指針を読んだからわかっている、説明を受けたから知っている、もう聞かなくて良い、これ以上必要ないというわかろうとする態度がなかったり、研修会で理解しようと言う姿勢がなく、受けようとしない気持がない場合は保育の質を高める態度に結びつきません。

 

 保育指針第三章でねらいは目標をより具体化したという説明を理解しなくて勝手に考えた「ねらい」特に活動のねらいではありません。目標をより具体化とは子どもの発達を園全体が考えて今日上手に出来なくて良い、次に上手にできるようになれば良いという発達の方向性を捉えている考えです。

 

 また、発達を大切にするには保育所保育指針の第二章に子どもの発達で「子どもは環境を通して相互作用で発達をする」と述べています。乳幼児へは自分からかかわりたくなる物的・人的・雰囲気を保育者がつくることです。園の施設・設備、モデルなどを通して挨拶する姿、教材を通して考える力が発達するということです。

 

 そして四月でおおむね○歳と言う発達過程を取り上げ、ねらいや内容、発達支援に参考とします。特に、クラスには到達目標でない考えの実践をするため、毎月誕生を迎える子どもたちがいます。次のおおむね○歳は誕生を迎えることで、つながって発達しているという考えを利用することになります。一年間の保育実践でここまで到達させるという考えでなく発達は続いていますよと言う発達過程という成長・発達することをねらいや内容に取り入れる事が大切と説明しています。

 このようなことを理解しないで勝手に保育指針を解釈しないことが新任を含めた保育士の保育の基本です。

    新任を含めた保育士は保育内容「五領域が偏っていないか」点検・評価します。

自分にとって好きな・得意な領域だけを取り上げて不得手な五領域の内容が少ない事を園長や主任に点検・評価してもらうことです。ピアノが苦手なために手遊びが多くなって、歌を覚えピアノやオルガンを用いた指導していない実践となり、一年間でクラスの子どもが歌う曲が極端に少なくなってしまう事が見られます。クラスによって偏りが見られ曲を覚えていないために、次の年度に持ち越している事を主任は必ず知的発達の保障をしているか点検・評価したいものです。同じように絵を描く体験が少ないクラスがあり、壁面に飾ってある絵に色の使い方・イメージの豊かさ、筆圧の強さ、自由に描く表現力の豊かさが異なっているかを点検・評価したいものです。

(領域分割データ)
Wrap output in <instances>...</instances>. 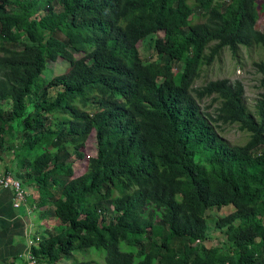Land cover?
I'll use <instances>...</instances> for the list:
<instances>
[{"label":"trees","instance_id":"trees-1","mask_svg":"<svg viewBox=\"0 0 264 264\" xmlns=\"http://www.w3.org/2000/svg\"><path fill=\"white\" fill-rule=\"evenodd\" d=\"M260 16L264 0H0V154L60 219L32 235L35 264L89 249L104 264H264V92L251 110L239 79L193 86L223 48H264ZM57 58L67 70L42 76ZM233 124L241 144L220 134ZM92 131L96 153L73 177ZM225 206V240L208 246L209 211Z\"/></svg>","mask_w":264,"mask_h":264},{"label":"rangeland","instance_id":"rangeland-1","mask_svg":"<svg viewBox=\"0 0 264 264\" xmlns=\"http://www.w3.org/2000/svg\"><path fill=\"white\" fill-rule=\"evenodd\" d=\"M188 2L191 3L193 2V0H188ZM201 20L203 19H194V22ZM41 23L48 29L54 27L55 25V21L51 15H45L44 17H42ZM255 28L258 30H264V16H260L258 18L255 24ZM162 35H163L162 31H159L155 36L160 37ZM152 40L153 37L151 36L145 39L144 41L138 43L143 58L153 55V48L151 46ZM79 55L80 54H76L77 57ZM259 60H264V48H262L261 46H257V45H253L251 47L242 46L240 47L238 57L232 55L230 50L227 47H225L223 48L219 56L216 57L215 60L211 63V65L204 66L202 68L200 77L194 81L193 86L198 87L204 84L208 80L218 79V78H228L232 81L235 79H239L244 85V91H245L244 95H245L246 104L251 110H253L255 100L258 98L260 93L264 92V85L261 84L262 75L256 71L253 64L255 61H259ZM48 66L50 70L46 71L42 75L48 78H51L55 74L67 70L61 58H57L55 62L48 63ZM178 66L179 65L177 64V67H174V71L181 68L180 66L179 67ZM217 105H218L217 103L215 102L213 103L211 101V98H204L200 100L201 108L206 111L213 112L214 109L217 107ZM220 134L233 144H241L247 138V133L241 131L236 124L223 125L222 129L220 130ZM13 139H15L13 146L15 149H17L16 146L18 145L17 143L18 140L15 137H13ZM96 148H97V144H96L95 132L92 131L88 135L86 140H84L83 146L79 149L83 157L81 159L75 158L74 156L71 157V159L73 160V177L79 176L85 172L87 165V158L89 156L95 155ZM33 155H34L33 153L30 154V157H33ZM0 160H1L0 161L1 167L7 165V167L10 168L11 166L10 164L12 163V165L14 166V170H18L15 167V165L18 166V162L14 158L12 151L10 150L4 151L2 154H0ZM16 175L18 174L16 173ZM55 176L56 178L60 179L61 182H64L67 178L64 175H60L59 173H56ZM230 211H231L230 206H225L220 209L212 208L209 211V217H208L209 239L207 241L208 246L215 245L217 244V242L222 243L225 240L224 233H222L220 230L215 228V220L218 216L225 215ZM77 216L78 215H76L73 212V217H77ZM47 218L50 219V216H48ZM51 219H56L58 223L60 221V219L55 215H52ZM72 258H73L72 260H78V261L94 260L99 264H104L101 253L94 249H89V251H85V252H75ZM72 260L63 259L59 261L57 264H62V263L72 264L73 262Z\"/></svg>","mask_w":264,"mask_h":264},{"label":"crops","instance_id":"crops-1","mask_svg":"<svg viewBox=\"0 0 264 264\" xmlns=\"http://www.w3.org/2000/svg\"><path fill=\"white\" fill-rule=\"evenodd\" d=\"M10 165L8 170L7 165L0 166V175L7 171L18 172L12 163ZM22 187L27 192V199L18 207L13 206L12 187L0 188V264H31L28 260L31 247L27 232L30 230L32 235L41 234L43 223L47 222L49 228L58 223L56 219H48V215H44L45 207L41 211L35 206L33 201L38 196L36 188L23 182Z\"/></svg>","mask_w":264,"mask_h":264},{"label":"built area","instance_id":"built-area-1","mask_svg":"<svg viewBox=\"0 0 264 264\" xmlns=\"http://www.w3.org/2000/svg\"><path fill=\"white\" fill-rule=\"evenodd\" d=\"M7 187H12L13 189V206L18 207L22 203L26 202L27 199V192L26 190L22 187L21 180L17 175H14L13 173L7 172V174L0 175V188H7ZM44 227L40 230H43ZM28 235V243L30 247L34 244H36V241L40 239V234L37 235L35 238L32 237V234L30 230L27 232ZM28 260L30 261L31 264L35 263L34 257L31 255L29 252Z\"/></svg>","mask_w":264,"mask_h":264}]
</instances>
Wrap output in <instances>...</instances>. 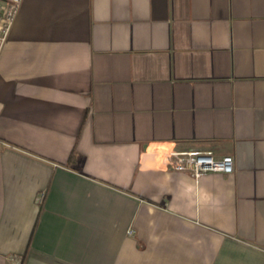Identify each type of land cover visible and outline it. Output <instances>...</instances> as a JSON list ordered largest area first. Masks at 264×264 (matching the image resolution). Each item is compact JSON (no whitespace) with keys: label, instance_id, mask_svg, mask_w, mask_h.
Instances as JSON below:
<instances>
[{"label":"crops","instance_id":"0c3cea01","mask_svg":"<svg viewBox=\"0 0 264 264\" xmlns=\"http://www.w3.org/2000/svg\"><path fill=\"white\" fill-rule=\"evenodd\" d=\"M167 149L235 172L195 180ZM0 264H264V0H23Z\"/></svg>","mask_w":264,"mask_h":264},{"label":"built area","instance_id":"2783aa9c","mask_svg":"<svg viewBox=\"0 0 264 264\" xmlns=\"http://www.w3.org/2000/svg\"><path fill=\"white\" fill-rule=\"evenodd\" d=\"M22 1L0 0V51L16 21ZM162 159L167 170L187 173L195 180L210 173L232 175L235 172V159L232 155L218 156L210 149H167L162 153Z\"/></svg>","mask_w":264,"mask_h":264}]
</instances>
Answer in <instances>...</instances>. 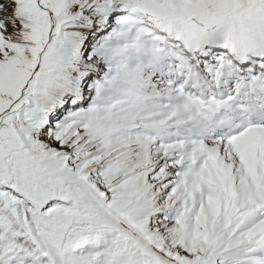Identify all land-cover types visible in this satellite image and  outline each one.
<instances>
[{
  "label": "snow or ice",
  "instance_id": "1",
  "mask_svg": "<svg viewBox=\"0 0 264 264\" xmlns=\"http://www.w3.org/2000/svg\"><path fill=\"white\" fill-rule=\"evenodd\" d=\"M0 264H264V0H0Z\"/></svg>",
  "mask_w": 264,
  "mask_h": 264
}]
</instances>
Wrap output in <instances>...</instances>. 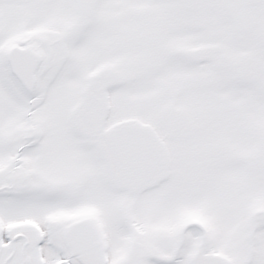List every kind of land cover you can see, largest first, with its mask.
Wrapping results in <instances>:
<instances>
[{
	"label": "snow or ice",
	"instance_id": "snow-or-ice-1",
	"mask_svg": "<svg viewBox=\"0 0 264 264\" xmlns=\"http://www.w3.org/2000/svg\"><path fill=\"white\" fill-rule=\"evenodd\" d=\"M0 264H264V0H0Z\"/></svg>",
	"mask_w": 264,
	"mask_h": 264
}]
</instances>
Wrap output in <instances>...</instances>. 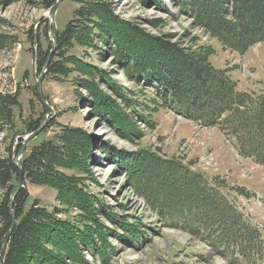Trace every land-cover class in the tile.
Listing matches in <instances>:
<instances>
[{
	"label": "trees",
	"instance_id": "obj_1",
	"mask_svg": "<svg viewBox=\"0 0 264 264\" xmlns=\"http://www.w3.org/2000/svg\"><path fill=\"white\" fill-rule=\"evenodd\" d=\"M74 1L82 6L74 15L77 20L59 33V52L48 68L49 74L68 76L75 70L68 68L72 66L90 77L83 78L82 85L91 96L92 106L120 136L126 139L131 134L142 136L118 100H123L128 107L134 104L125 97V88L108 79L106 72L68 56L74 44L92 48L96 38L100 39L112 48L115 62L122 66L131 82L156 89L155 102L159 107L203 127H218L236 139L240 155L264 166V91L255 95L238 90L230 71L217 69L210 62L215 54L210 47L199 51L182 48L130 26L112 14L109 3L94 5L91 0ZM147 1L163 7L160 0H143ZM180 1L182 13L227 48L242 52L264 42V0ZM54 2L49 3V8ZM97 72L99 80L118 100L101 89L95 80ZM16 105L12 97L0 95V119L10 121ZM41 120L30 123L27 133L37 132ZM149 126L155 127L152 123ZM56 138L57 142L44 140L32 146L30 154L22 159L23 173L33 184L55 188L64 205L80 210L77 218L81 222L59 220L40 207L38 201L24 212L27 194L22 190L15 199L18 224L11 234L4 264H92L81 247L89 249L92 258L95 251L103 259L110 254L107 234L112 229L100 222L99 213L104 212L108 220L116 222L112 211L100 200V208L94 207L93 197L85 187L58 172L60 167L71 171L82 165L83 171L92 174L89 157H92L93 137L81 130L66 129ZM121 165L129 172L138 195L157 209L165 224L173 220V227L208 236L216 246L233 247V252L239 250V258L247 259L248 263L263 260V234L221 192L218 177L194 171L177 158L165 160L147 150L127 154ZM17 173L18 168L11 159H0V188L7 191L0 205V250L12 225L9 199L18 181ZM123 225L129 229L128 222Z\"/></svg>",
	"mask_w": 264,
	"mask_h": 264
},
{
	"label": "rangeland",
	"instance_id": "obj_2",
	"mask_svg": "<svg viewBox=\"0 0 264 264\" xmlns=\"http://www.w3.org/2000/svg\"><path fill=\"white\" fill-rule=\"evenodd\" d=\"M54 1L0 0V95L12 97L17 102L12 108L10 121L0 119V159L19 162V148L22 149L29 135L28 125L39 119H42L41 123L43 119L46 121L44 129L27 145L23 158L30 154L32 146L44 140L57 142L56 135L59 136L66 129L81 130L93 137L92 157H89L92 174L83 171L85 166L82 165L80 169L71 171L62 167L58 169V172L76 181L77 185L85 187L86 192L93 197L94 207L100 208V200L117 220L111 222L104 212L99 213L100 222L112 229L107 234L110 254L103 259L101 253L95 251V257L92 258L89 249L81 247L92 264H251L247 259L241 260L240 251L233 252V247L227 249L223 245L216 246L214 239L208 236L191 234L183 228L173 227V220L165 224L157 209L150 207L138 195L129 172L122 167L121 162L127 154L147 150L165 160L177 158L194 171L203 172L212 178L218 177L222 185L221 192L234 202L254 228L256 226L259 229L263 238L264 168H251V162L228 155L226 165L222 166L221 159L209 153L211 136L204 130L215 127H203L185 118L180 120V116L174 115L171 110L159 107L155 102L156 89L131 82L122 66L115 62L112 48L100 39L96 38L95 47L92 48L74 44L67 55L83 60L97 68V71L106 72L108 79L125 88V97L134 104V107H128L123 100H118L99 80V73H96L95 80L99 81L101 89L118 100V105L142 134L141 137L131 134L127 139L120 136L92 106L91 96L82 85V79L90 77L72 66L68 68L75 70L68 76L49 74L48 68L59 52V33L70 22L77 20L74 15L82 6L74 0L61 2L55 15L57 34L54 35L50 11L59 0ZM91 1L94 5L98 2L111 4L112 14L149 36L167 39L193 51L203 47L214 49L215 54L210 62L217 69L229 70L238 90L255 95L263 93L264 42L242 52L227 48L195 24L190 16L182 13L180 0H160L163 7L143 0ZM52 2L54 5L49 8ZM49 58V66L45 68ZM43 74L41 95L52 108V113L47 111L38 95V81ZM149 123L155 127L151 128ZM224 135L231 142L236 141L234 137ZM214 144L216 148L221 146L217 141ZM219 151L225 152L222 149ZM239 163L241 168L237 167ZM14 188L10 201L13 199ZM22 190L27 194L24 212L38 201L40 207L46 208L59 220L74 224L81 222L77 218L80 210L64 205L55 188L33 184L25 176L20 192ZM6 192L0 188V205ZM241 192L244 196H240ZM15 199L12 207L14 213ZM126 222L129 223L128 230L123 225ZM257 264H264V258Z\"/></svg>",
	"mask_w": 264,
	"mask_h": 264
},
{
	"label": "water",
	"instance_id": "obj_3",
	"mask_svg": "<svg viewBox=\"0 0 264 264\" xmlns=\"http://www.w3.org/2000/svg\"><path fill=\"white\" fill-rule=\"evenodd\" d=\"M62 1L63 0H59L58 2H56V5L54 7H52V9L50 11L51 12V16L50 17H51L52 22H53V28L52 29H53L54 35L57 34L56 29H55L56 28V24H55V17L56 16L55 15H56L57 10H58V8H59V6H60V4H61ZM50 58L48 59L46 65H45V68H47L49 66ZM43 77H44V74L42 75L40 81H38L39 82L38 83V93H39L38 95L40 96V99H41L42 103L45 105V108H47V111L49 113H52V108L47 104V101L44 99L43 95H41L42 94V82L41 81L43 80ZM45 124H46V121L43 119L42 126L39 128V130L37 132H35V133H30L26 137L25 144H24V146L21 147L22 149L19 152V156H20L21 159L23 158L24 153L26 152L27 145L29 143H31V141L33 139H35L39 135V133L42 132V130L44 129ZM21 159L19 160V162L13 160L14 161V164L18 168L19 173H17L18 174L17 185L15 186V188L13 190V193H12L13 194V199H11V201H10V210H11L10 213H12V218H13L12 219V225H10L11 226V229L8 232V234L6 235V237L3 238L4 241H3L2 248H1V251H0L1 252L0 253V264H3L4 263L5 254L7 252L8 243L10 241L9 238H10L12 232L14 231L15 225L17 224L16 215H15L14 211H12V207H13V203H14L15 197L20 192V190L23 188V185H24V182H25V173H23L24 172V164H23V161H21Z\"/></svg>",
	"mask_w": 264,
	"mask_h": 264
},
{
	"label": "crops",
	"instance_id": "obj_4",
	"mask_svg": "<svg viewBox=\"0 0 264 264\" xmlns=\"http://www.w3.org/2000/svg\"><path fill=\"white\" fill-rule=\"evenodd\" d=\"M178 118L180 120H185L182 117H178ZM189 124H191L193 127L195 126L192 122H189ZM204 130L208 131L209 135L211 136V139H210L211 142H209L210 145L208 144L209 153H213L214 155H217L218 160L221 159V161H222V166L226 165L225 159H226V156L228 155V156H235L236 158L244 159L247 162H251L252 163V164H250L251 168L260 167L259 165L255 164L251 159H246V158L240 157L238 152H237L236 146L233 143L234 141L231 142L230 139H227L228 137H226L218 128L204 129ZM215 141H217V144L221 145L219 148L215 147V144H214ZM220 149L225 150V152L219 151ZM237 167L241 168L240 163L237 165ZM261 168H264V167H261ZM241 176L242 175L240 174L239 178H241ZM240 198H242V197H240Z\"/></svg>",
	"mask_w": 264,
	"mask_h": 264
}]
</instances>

> **作業の指示**
1 > 保育指針についての文章を、「保育指針第三章でねらいは目標」から始めて「新任を含めた保育士は保育内容「五領域が偏っていないか」点検・評価します。」まで書き出し、その中の「発達過程」を「成長の道筋」に置き換えてください。
2 > 保育指針についての文章によると、壁面に飾ってある絵でどんな点の違いを点検・評価したいとされていますか。すべて挙げてください。
3 > 保育指針についての文章のうち、「自分にとって好きな・得意な領域だけを」で始まる段落を、主な事実を残して箇条書きにまとめてください。

> **解答の例**
1 >
保育指針第三章でねらいは目標をより具体化したという説明を理解しなくて勝手に考えた「ねらい」特に活動のねらいではありません。目標をより具体化とは子どもの発達を園全体が考えて今日上手に出来なくて良い、次に上手にできるようになれば良いという発達の方向性を捉えている考えです。

 

 また、発達を大切にするには保育所保育指針の第二章に子どもの発達で「子どもは環境を通して相互作用で発達をする」と述べています。乳幼児へは自分からかかわりたくなる物的・人的・雰囲気を保育者がつくることです。園の施設・設備、モデルなどを通して挨拶する姿、教材を通して考える力が発達するということです。

 

 そして四月でおおむね○歳と言う成長の道筋を取り上げ、ねらいや内容、発達支援に参考とします。特に、クラスには到達目標でない考えの実践をするため、毎月誕生を迎える子どもたちがいます。次のおおむね○歳は誕生を迎えることで、つながって発達しているという考えを利用することになります。一年間の保育実践でここまで到達させるという考えでなく発達は続いていますよと言う成長の道筋という成長・発達することをねらいや内容に取り入れる事が大切と説明しています。

 このようなことを理解しないで勝手に保育指針を解釈しないことが新任を含めた保育士の保育の基本です。

    新任を含めた保育士は保育内容「五領域が偏っていないか」点検・評価します。

2 >
色の使い方
イメージの豊かさ
筆圧の強さ
自由に描く表現力の豊かさ

3 >
・好きな・得意な領域だけを取り上げ、不得手な五領域の内容が少ないことを、園長や主任に点検・評価してもらう。
・ピアノが苦手なために手遊びが多くなり、ピアノやオルガンを用いた歌の指導をしないと、一年間でクラスの子どもが歌う曲が極端に少なくなることがある。
・クラスによる偏りがあり、曲を覚えずに次の年度に持ち越していないかを、主任は知的発達の保障の点から必ず点検・評価したい。
・絵を描く体験が少ないクラスもあるので、壁面の絵の色の使い方、イメージの豊かさ、筆圧の強さ、自由に描く表現力の豊かさに違いがあるかを点検・評価したい。